Since winning the Summerhall Prize at the annual Royal Scottish Academy Open Show, Will Knight, graduate of Glasgow School of Art, has been drawing the corridors and people of Edinburgh's Summerhall arts centre in what is an accurate but artistic survey of the building. Resident for the past year, Knight has taken a forensically-detailed approach to observation and recording of space and people, charting the nature of the organization in scale drawings. This weekend, you can also catch the venue's annual Christmas craft fair.

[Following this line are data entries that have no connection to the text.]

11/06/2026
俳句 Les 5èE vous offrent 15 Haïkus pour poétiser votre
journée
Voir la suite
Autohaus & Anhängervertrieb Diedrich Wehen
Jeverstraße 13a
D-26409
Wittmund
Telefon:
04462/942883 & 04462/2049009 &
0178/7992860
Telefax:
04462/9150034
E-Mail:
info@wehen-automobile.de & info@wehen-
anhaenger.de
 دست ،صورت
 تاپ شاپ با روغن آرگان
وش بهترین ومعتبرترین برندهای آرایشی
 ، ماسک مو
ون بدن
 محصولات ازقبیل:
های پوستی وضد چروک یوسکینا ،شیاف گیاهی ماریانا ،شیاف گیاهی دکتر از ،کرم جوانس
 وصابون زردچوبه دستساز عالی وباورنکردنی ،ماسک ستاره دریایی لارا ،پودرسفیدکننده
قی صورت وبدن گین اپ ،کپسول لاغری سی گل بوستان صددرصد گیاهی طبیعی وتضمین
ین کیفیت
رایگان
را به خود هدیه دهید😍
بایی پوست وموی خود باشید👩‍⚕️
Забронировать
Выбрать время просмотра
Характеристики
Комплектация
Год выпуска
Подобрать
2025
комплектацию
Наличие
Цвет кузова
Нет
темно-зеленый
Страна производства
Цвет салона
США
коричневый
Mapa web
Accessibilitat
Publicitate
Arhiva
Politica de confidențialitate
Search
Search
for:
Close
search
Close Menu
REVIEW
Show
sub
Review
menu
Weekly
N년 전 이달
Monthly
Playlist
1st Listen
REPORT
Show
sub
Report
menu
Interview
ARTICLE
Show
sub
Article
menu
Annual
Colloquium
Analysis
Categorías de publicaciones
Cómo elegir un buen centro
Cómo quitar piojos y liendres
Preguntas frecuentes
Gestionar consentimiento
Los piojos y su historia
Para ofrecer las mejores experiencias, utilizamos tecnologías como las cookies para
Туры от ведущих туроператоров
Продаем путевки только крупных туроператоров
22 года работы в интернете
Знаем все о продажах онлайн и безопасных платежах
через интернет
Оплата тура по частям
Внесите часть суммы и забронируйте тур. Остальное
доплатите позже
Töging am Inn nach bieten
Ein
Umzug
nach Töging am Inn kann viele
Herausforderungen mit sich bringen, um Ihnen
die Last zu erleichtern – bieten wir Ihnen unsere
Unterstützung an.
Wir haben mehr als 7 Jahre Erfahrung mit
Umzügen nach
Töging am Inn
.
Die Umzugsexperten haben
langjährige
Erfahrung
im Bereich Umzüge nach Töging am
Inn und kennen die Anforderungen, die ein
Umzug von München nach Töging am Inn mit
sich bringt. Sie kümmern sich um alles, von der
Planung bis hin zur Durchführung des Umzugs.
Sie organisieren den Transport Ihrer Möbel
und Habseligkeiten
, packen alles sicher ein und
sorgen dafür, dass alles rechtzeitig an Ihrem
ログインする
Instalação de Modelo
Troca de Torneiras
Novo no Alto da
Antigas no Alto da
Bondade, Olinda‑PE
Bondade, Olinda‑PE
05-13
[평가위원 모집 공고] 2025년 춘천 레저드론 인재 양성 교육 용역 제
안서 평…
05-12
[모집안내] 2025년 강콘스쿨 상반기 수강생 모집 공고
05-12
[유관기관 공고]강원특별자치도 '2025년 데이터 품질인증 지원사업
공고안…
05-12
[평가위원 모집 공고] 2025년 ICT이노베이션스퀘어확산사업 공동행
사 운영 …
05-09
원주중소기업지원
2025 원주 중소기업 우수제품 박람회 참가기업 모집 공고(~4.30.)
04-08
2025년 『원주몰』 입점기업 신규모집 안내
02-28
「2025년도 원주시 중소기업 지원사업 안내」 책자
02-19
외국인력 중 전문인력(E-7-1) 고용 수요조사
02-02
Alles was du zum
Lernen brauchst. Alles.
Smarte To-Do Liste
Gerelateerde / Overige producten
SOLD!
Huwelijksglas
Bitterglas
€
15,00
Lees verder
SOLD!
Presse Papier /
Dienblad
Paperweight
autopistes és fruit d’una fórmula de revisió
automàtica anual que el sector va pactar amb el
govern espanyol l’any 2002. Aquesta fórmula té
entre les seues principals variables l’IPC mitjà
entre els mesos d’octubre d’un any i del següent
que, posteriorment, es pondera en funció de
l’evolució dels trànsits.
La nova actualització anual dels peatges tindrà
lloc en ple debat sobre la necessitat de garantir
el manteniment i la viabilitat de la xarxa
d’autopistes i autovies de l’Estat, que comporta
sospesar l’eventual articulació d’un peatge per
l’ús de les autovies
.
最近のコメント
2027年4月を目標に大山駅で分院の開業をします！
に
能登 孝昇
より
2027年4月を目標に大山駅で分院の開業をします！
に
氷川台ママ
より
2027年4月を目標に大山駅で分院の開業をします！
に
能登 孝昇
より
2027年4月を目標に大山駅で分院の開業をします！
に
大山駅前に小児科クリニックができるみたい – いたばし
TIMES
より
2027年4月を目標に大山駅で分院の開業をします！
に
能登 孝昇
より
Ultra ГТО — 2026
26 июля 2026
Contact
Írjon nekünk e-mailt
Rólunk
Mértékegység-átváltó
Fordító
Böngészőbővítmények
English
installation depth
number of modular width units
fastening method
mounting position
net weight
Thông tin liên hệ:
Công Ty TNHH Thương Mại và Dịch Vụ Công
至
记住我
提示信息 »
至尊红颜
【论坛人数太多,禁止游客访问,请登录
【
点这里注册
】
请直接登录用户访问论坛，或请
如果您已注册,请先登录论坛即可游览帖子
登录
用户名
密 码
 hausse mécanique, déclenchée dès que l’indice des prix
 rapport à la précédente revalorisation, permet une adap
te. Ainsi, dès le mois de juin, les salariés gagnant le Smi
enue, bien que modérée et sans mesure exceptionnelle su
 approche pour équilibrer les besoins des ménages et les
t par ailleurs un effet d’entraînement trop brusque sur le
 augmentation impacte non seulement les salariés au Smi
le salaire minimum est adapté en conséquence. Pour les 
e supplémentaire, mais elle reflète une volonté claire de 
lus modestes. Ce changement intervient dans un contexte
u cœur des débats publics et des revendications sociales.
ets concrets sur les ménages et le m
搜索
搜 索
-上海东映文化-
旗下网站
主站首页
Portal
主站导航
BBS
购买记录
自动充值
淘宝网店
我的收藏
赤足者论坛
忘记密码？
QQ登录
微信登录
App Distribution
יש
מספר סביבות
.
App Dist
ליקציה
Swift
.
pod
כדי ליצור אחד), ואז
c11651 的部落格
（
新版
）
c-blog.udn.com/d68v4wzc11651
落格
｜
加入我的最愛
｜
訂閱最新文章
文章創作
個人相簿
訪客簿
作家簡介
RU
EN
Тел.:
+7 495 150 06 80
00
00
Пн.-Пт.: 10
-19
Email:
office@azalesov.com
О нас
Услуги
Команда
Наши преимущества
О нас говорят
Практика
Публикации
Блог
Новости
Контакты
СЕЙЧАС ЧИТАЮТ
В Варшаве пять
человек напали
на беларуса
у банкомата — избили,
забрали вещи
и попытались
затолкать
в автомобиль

Some of Summerhall: A Survey in Drawings, Summerhall, 1 Summerhall, Edinburgh, Until 8 March 2020, Weds - Sun 11am - 6pm

Critic's Choice

Visual Arts Scotland and the Society of Scottish Artists this year mount a joint Christmas show at the RSA in Edinburgh for those who like their festive kicks a little less prescriptively festive. Amongst some 200 works of contemporary art and craft picked – and do bear in mind that there is much work on sale here too, should you have the wherewithal - from 2,200 submissions from the society's members and those further afield, is “Under Over: Over Under” from the Cordis Trust, the tapestry-centred organization set up by Miranda Harvey and Ian Rankin (yes, that one).

The works here have been chosen by curator Harvey from six different artists, all working in different ways with tapestry and the idea of tapestry, and with materials ranging from silk to lead, paper to wool. There is abstraction from Sue Lawty and geometry from Dali Behannah. Elizabeth Ashdown uses Passementerie techniques and Celia Pym darning, knitting and embroidery. Sarah Jane Henderson creates innovative surfaces working from research into the emotional health of young people, and Sahvi Jawah integrates tapestry-making and earth architecture techniques in an investigation into the topography of Bangalore. These are not works in traditional tapestry technique, but inspired by or constructed in a similar way to tapestry or weaving. Ideas are bound up in the threads, here, as they are in the abstract paintings, the conceptual installations, the assembled sculptures that will surround them in what promises to be a thought-provoking addition to the Trust's long-standing aim of celebrating Edinburgh as a centre of tapestry excellence and innovation, and a fascinating complement to the contemporary work of the VAS/SSA.

Under Over: Over Under, VAS/SSA Open, Royal Scottish Academy, The Mound, Edinburgh, or 22 Dec – 30 Jan 2020 (closed 25 and 26 Dec) Daily 10am – 5pm.